(Exercise prompt): Reproduce every row below with each "chart" replaced by "graph" and nothing else altered. Omit the pictures.

(Listed records):
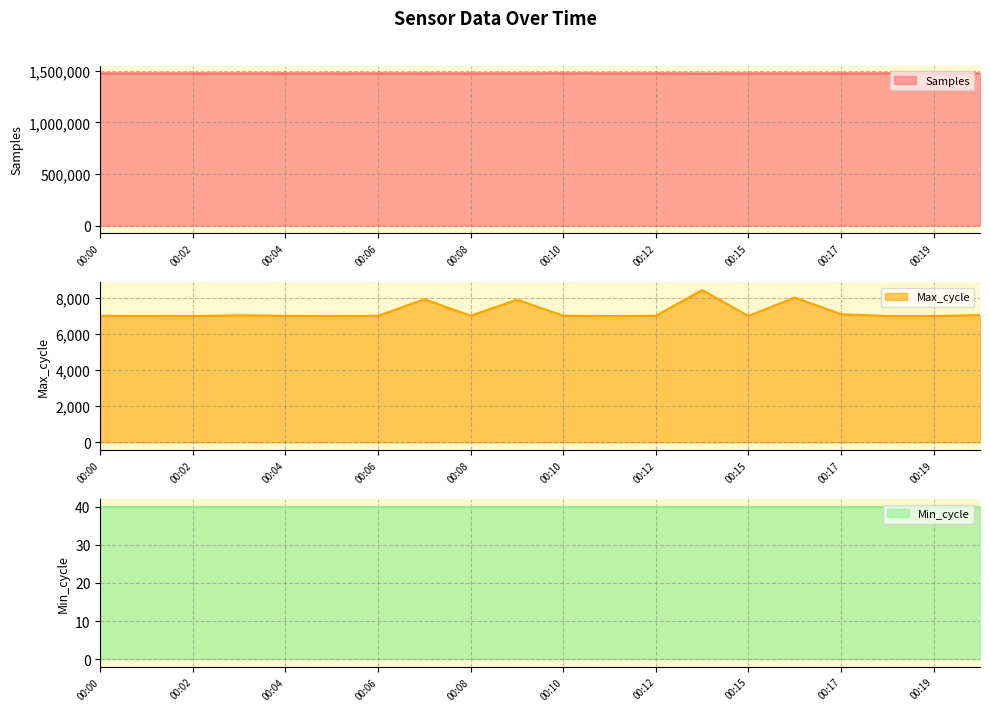

What is the maximum value for Samples?

1475312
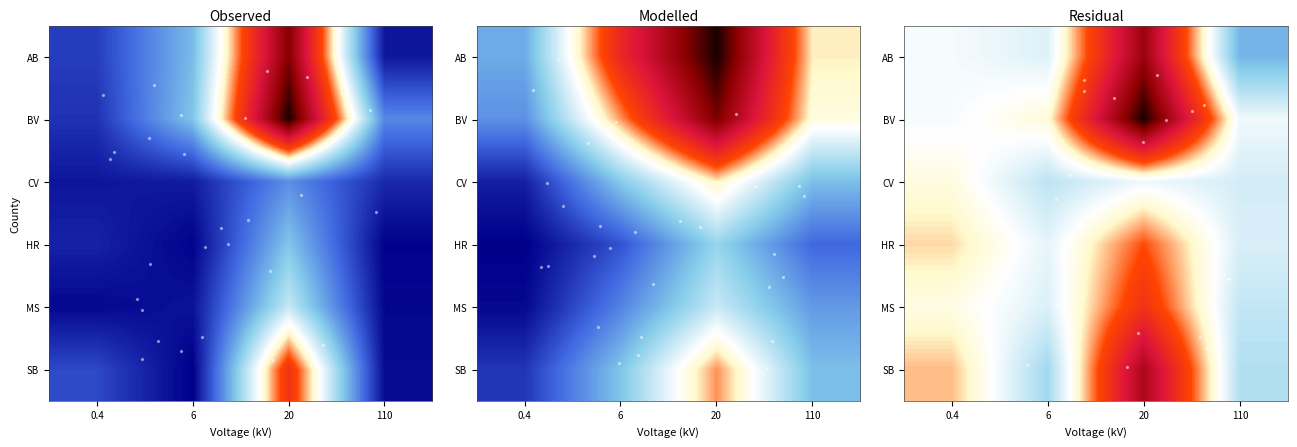

What is the minimum value shown in the chart?

-1.0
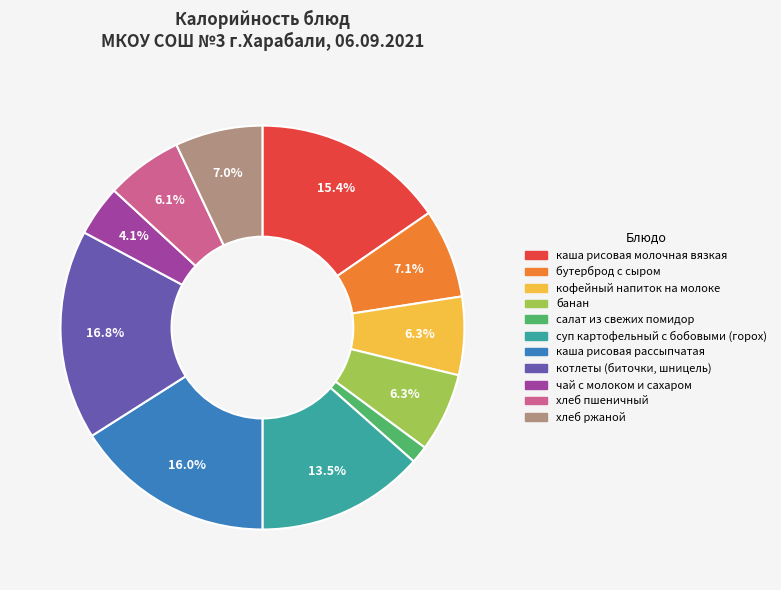

To the nearest percent, what portion does хлеб пшеничный represent?

6%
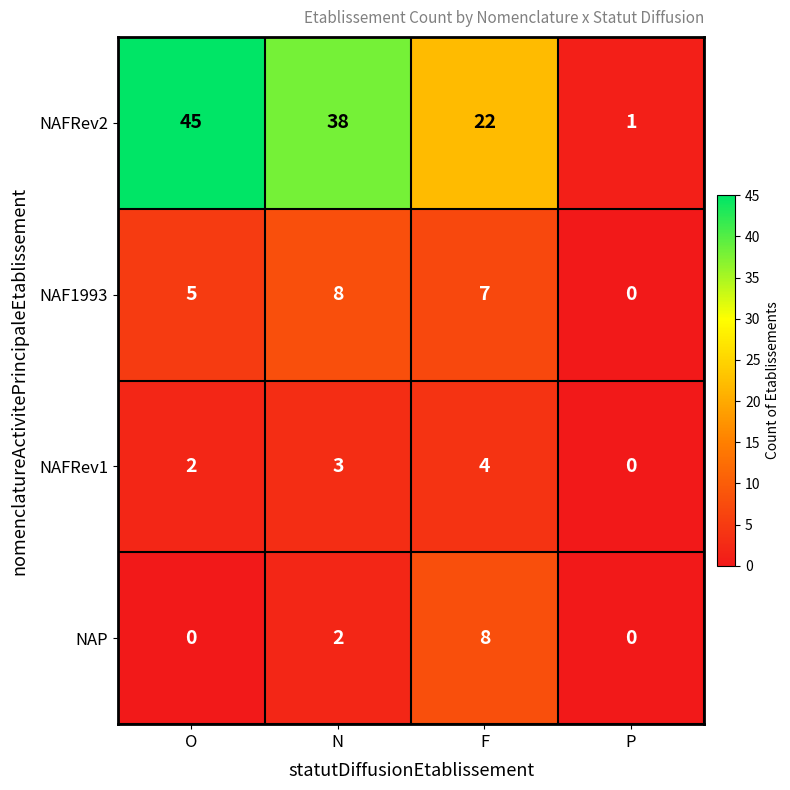

Reading right to left, what are all the values shown in this chart?

NAFRev2: P=1	F=22	N=38	O=45
NAF1993: P=0	F=7	N=8	O=5
NAFRev1: P=0	F=4	N=3	O=2
NAP: P=0	F=8	N=2	O=0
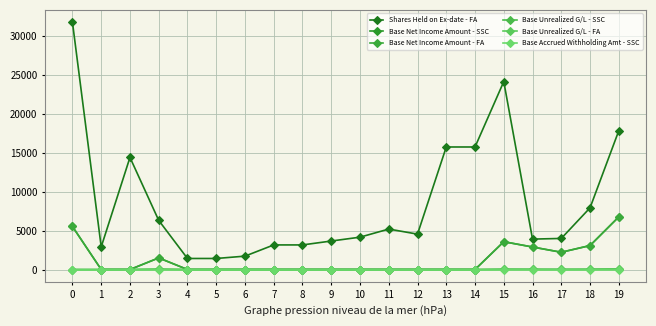

Is this an area chart (filled region under the line)?

No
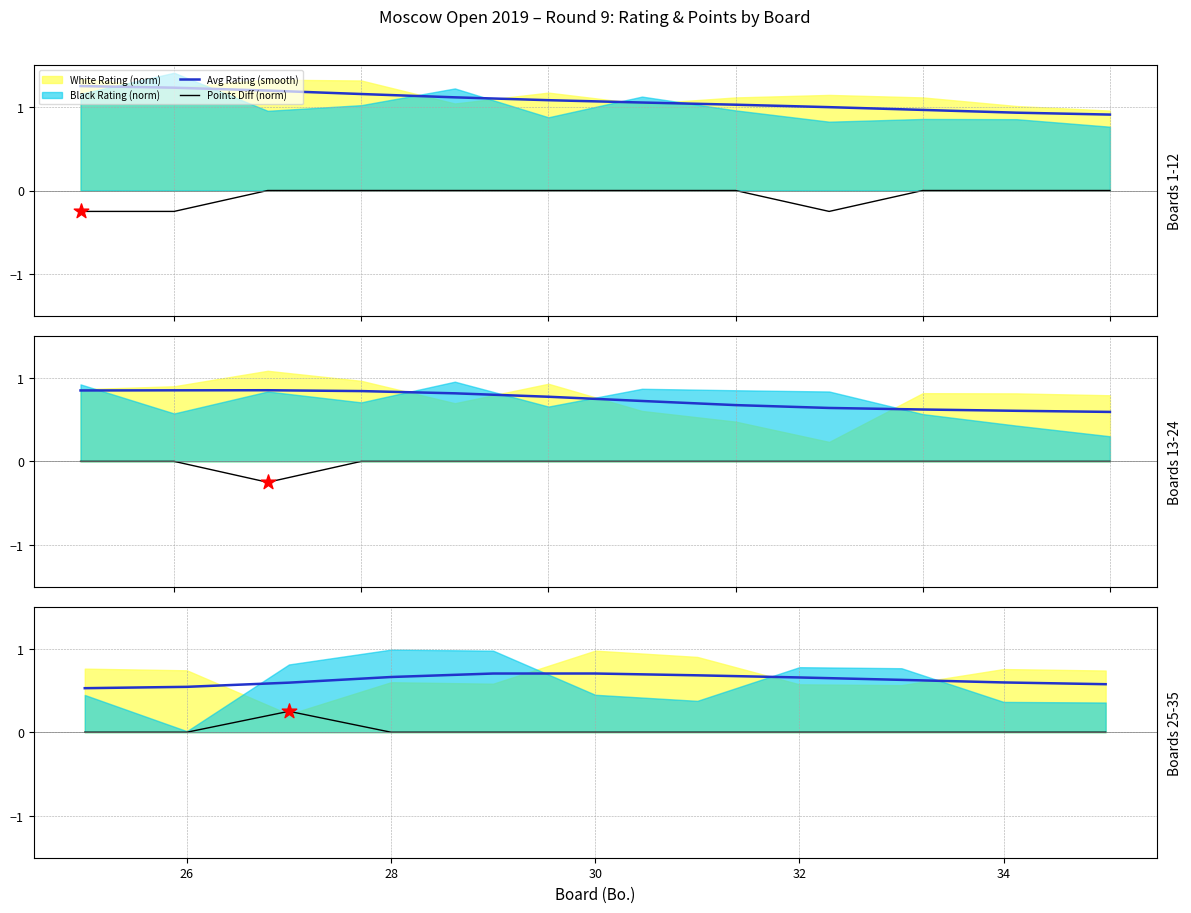

Is the value of Avg Rating (smooth) at 32 greater than the value of Points Diff (norm) at 26?

Yes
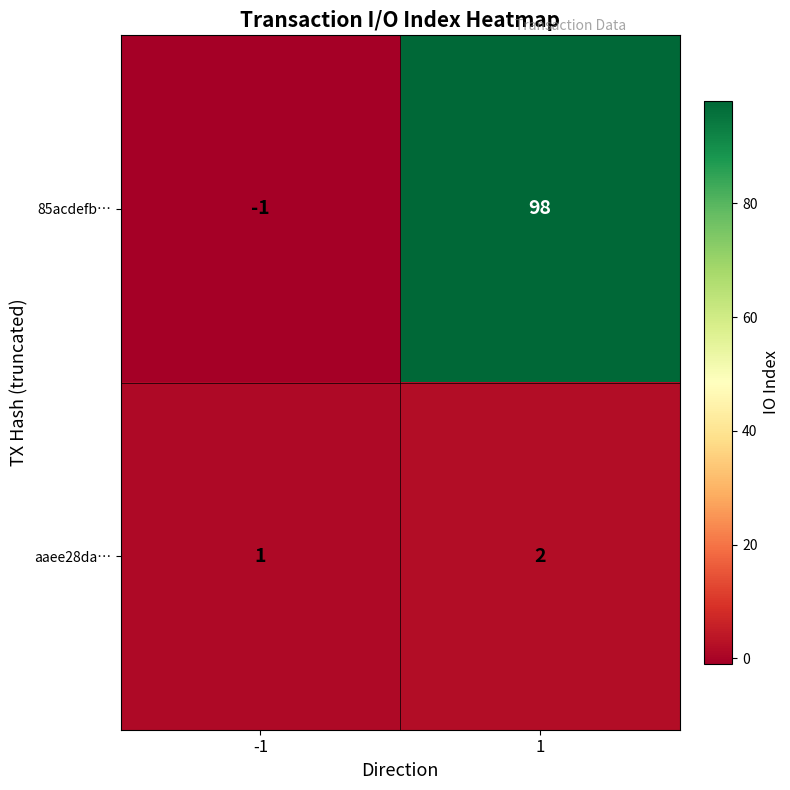

What is the difference between the maximum and minimum values in the 85acdefb… series?

99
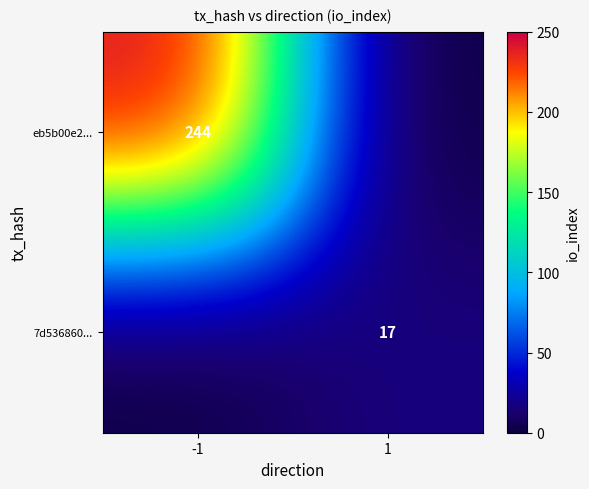

Is it true that eb5b00e2... equals 70 at -1?

False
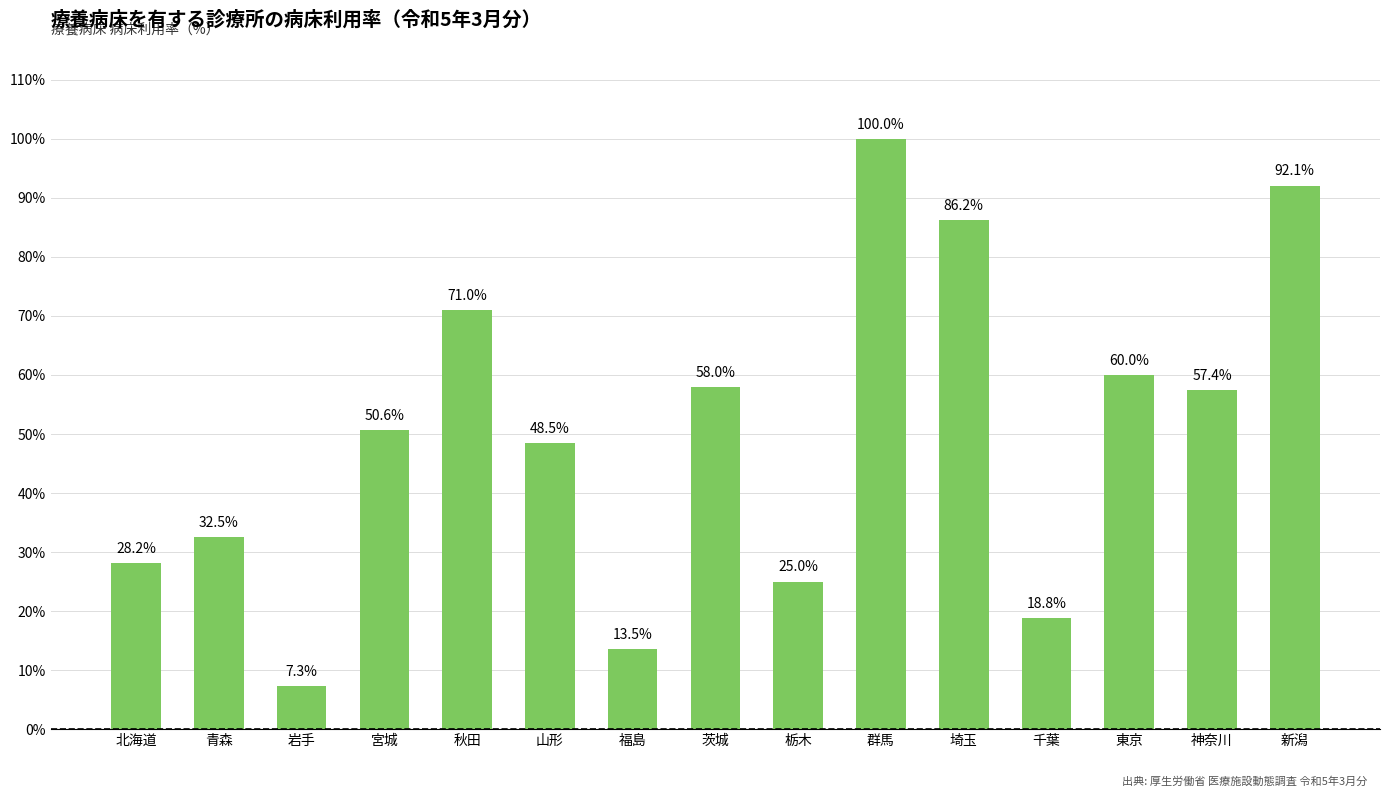

Is it true that the value at 福島 is 4.5?

False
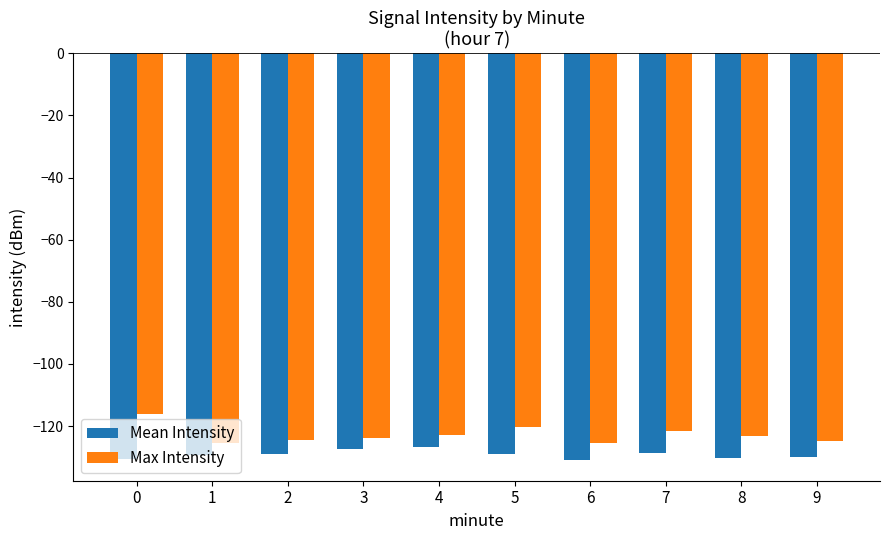

Rank the series at 2 from lowest to highest value.

Mean Intensity, Max Intensity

(Exercise solution):
What is the maximum value for Samples?

1475312

What is the minimum value shown in the graph?

-1.0

To the nearest percent, what portion does хлеб пшеничный represent?

6%

Reading right to left, what are all the values shown in this graph?

NAFRev2: P=1	F=22	N=38	O=45
NAF1993: P=0	F=7	N=8	O=5
NAFRev1: P=0	F=4	N=3	O=2
NAP: P=0	F=8	N=2	O=0

Is this an area graph (filled region under the line)?

No

Is the value of Avg Rating (smooth) at 32 greater than the value of Points Diff (norm) at 26?

Yes

What is the difference between the maximum and minimum values in the 85acdefb… series?

99

Is it true that eb5b00e2... equals 70 at -1?

False

Is it true that the value at 福島 is 4.5?

False

Rank the series at 2 from lowest to highest value.

Mean Intensity, Max Intensity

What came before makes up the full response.